_Exercise requirements_: A faithful copy of the data is what is wanted, minus any pictures.

_Records_:

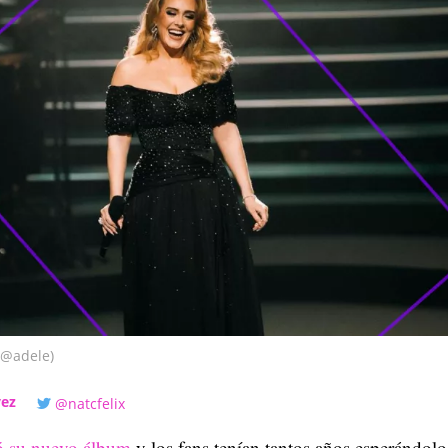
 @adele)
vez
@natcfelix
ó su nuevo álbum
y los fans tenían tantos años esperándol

_Result_:
 @adele)
vez
@natcfelix
ó su nuevo álbum
y los fans tenían tantos años esperándol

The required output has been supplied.